Information shown:
# # # #

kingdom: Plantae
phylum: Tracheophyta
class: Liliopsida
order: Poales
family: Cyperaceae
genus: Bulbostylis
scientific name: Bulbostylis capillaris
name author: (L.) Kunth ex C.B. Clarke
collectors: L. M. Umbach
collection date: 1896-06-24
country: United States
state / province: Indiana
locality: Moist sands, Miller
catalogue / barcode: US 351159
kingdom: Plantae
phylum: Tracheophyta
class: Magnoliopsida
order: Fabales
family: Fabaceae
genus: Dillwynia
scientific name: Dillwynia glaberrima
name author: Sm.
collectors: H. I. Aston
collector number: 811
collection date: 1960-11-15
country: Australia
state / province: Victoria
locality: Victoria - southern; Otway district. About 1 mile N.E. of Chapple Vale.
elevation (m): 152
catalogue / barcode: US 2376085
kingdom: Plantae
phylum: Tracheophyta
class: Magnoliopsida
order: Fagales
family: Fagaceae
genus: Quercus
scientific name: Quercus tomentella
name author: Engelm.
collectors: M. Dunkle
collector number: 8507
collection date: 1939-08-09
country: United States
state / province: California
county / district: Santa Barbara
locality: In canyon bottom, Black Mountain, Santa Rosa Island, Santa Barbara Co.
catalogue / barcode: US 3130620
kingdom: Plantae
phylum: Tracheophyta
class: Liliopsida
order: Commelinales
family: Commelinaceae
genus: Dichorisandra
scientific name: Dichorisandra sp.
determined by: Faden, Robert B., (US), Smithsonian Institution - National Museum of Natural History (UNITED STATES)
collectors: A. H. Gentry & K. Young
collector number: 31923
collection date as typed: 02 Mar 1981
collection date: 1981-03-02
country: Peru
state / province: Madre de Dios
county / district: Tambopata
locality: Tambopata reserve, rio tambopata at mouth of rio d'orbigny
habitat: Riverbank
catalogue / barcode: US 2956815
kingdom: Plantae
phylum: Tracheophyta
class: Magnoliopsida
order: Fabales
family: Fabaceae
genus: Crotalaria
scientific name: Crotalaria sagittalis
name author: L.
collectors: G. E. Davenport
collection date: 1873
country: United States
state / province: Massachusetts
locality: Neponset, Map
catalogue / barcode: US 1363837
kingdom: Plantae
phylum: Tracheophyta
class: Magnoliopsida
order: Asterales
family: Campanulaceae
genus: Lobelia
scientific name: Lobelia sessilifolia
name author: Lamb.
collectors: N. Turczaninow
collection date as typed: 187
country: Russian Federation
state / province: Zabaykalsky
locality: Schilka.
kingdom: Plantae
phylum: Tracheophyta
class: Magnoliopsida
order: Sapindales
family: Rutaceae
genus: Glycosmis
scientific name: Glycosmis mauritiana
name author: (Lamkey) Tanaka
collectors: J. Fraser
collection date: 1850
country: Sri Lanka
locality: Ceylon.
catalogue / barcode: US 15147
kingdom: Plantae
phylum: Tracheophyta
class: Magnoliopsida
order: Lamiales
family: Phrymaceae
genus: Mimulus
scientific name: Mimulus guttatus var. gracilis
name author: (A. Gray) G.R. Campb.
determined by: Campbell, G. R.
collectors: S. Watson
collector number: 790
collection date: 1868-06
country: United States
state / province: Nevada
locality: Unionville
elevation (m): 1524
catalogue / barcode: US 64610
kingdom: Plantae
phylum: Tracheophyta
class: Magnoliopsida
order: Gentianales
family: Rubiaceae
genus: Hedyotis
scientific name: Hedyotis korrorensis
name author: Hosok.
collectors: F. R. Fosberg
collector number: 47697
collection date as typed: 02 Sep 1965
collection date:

# # # #

What the task requires: Reproduce all of the records above, replacing every occurrence of "locality" with "place" and leaving everything else unchanged.

Expected answer:
kingdom: Plantae
phylum: Tracheophyta
class: Liliopsida
order: Poales
family: Cyperaceae
genus: Bulbostylis
scientific name: Bulbostylis capillaris
name author: (L.) Kunth ex C.B. Clarke
collectors: L. M. Umbach
collection date: 1896-06-24
country: United States
state / province: Indiana
place: Moist sands, Miller
catalogue / barcode: US 351159
kingdom: Plantae
phylum: Tracheophyta
class: Magnoliopsida
order: Fabales
family: Fabaceae
genus: Dillwynia
scientific name: Dillwynia glaberrima
name author: Sm.
collectors: H. I. Aston
collector number: 811
collection date: 1960-11-15
country: Australia
state / province: Victoria
place: Victoria - southern; Otway district. About 1 mile N.E. of Chapple Vale.
elevation (m): 152
catalogue / barcode: US 2376085
kingdom: Plantae
phylum: Tracheophyta
class: Magnoliopsida
order: Fagales
family: Fagaceae
genus: Quercus
scientific name: Quercus tomentella
name author: Engelm.
collectors: M. Dunkle
collector number: 8507
collection date: 1939-08-09
country: United States
state / province: California
county / district: Santa Barbara
place: In canyon bottom, Black Mountain, Santa Rosa Island, Santa Barbara Co.
catalogue / barcode: US 3130620
kingdom: Plantae
phylum: Tracheophyta
class: Liliopsida
order: Commelinales
family: Commelinaceae
genus: Dichorisandra
scientific name: Dichorisandra sp.
determined by: Faden, Robert B., (US), Smithsonian Institution - National Museum of Natural History (UNITED STATES)
collectors: A. H. Gentry & K. Young
collector number: 31923
collection date as typed: 02 Mar 1981
collection date: 1981-03-02
country: Peru
state / province: Madre de Dios
county / district: Tambopata
place: Tambopata reserve, rio tambopata at mouth of rio d'orbigny
habitat: Riverbank
catalogue / barcode: US 2956815
kingdom: Plantae
phylum: Tracheophyta
class: Magnoliopsida
order: Fabales
family: Fabaceae
genus: Crotalaria
scientific name: Crotalaria sagittalis
name author: L.
collectors: G. E. Davenport
collection date: 1873
country: United States
state / province: Massachusetts
place: Neponset, Map
catalogue / barcode: US 1363837
kingdom: Plantae
phylum: Tracheophyta
class: Magnoliopsida
order: Asterales
family: Campanulaceae
genus: Lobelia
scientific name: Lobelia sessilifolia
name author: Lamb.
collectors: N. Turczaninow
collection date as typed: 187
country: Russian Federation
state / province: Zabaykalsky
place: Schilka.
kingdom: Plantae
phylum: Tracheophyta
class: Magnoliopsida
order: Sapindales
family: Rutaceae
genus: Glycosmis
scientific name: Glycosmis mauritiana
name author: (Lamkey) Tanaka
collectors: J. Fraser
collection date: 1850
country: Sri Lanka
place: Ceylon.
catalogue / barcode: US 15147
kingdom: Plantae
phylum: Tracheophyta
class: Magnoliopsida
order: Lamiales
family: Phrymaceae
genus: Mimulus
scientific name: Mimulus guttatus var. gracilis
name author: (A. Gray) G.R. Campb.
determined by: Campbell, G. R.
collectors: S. Watson
collector number: 790
collection date: 1868-06
country: United States
state / province: Nevada
place: Unionville
elevation (m): 1524
catalogue / barcode: US 64610
kingdom: Plantae
phylum: Tracheophyta
class: Magnoliopsida
order: Gentianales
family: Rubiaceae
genus: Hedyotis
scientific name: Hedyotis korrorensis
name author: Hosok.
collectors: F. R. Fosberg
collector number: 47697
collection date as typed: 02 Sep 1965
collection date:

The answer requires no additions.